Sotto altro profilo, il primo giudice ha evidenziato che “considerando anche il fatto che, sul lotto in questione già preesisteva un magazzino agricolo, la costruzione per cui è causa, di entità tutto sommato modesta, non appariva in grado di costituire un vulnus al paesaggio tale da imporre necessariamente il suo abbattimento.”.
2.2. La sintetica censura di violazione di legge proposta dalla difesa erariale dell’ appellante amministrazione non appare persuasiva.
L’appellante reitera il contenuto del provvedimento impugnato in primo grado e si limita a ribadire che sull’area sussisteva un vincolo e che il provvedimento dell’amministrazione comunale non era motivato.

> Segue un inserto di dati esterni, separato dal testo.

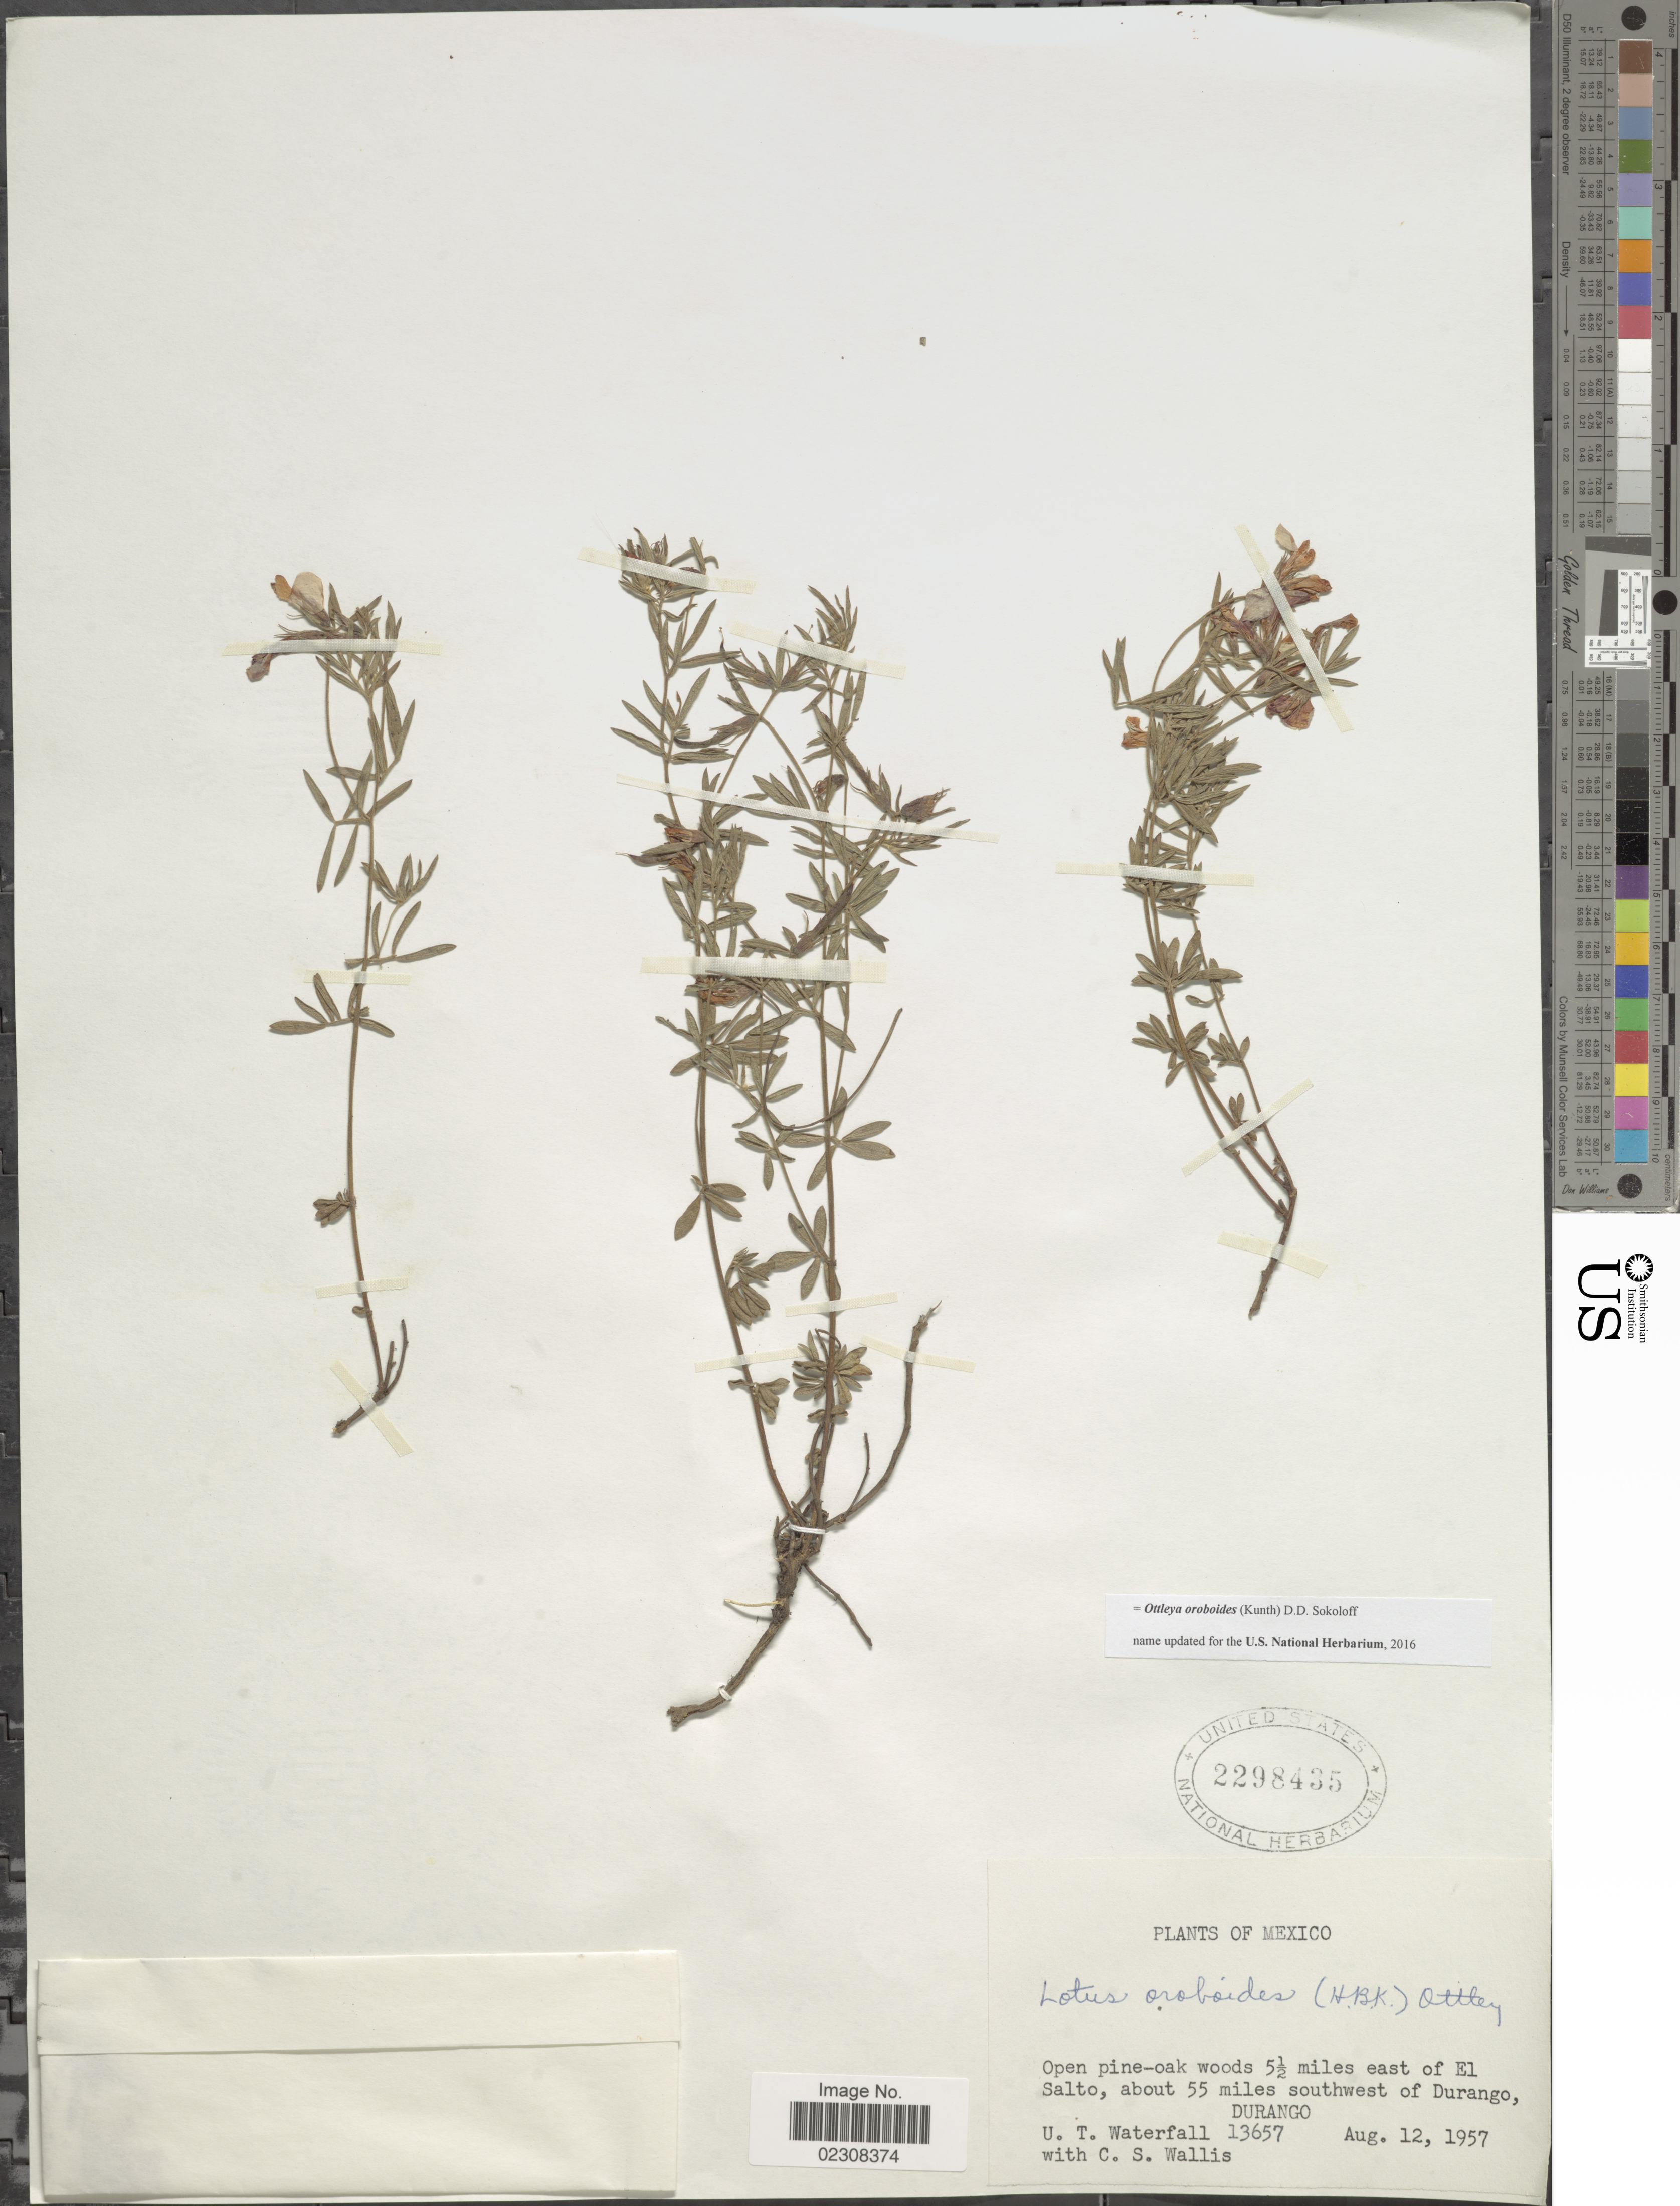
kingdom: Plantae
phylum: Tracheophyta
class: Magnoliopsida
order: Fabales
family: Fabaceae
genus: Ottleya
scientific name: Ottleya oroboides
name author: (Kunth) D.D. Sokoloff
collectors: U. T. Waterfall & C. S. Wallis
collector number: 13657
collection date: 1957-08-12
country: Mexico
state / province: Durango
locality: Open pine-oak woods 5½ miles east of El Salto, about 55 miles southwest of Durango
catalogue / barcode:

L’appello non affronta, né supera, il convincimento del primo giudice in ordine alla limitatezza dell’abuso, alla circostanza che trattavasi di area successivamente in gran parte urbanizzata, e neppure in ordine alla incidenza della circostanza che nel sito insisteva già un magazzino rurale, di guisa che il giudizio di compatibilità paesaggistica non poteva non tenere conto del fatto che non v’era stata una edificazione ex novo, ma semmai un ampliamento di un preesistente fabbricato, il che avrebbe dovuto imporre una penetrante motivazione in punto di non sanabilità del manufatto..
3.Conclusivamente, la motivazione della decisione appellata non appare scalfita dalle generiche affermazioni contenute nel ricorso in appello che merita pertanto di essere disatteso.
4. In relazione alla natura della controversia sussistono le condizioni di legge per disporre la integrale soccombenza tra le parti delle spese di giudizio sostenute.